▶ **How to complete this task**: Up to and including the line with "29: (776, 179, 1.55)", restate every line of the records below word for word, from the first line on, leaving out the pictures.

▶ **Saved data entries**:
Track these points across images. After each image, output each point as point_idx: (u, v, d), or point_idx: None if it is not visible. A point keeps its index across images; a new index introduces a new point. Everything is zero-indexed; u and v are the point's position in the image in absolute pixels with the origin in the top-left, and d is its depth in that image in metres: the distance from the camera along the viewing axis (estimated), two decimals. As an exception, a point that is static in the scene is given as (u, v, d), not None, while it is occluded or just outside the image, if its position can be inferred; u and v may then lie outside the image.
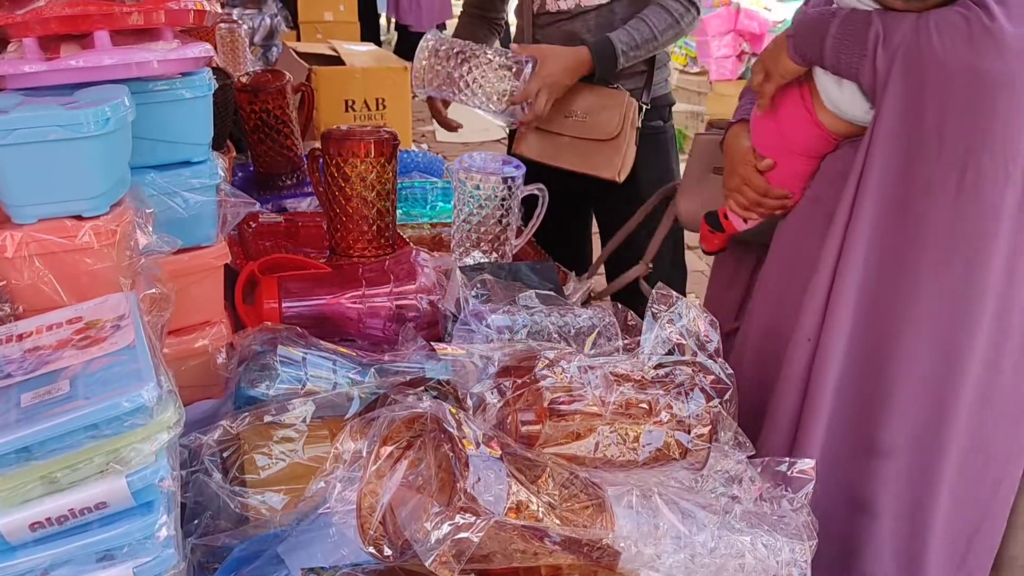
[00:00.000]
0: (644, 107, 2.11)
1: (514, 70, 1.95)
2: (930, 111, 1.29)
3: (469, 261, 1.62)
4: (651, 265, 2.06)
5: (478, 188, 1.60)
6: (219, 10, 1.20)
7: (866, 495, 1.46)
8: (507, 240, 1.67)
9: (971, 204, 1.31)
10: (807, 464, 1.03)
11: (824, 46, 1.36)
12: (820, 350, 1.42)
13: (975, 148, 1.28)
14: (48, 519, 0.70)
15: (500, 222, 1.63)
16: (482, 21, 2.37)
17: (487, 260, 1.63)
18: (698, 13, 2.05)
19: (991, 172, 1.28)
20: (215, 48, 2.87)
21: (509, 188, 1.61)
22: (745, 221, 1.64)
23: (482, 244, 1.64)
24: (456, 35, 2.35)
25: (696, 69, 6.17)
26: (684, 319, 1.03)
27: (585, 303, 1.52)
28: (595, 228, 2.52)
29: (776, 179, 1.55)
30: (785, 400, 1.47)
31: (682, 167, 2.37)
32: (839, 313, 1.40)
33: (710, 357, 1.01)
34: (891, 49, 1.29)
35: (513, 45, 2.08)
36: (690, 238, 2.39)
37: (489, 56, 1.96)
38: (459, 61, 1.95)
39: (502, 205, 1.62)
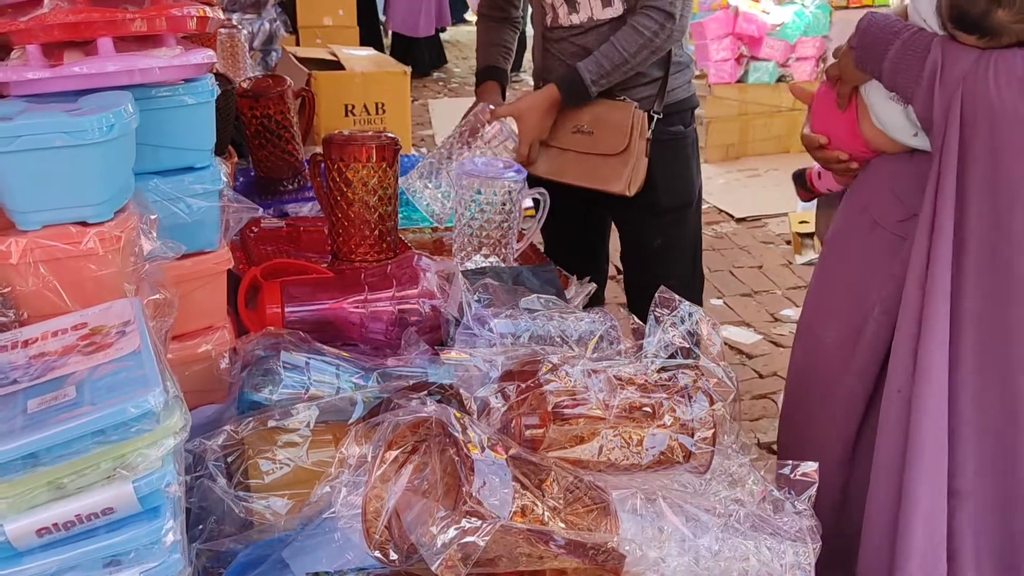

▶ **Response area**:
Track these points across images. After each image, output each point as point_idx: (u, v, d), or point_idx: None if it is not visible. A point keeps its index across images; a new index introduces a new point. Everything is zero-indexed; u and v are the point's position in the image in absolute pixels with the origin in the top-left, and d is its depth in that image in metres: the distance from the camera along the viewing axis (estimated), two decimals. As an exception, a point that is static in the scene is given as (u, v, d), not None, while it is occluded or just outside the image, if its position can be inferred; u and v may then lie outside the image.
[00:00.000]
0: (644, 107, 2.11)
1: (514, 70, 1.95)
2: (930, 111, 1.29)
3: (469, 261, 1.62)
4: (651, 265, 2.06)
5: (478, 188, 1.60)
6: (219, 10, 1.20)
7: (866, 495, 1.46)
8: (507, 240, 1.67)
9: (971, 204, 1.31)
10: (807, 464, 1.03)
11: (824, 46, 1.36)
12: (820, 350, 1.42)
13: (975, 148, 1.28)
14: (48, 519, 0.70)
15: (500, 222, 1.63)
16: (482, 21, 2.37)
17: (487, 260, 1.63)
18: (698, 13, 2.05)
19: (991, 172, 1.28)
20: (215, 48, 2.87)
21: (509, 188, 1.61)
22: (745, 221, 1.64)
23: (482, 244, 1.64)
24: (456, 35, 2.35)
25: (696, 69, 6.17)
26: (684, 319, 1.03)
27: (585, 303, 1.52)
28: (595, 228, 2.52)
29: (776, 179, 1.55)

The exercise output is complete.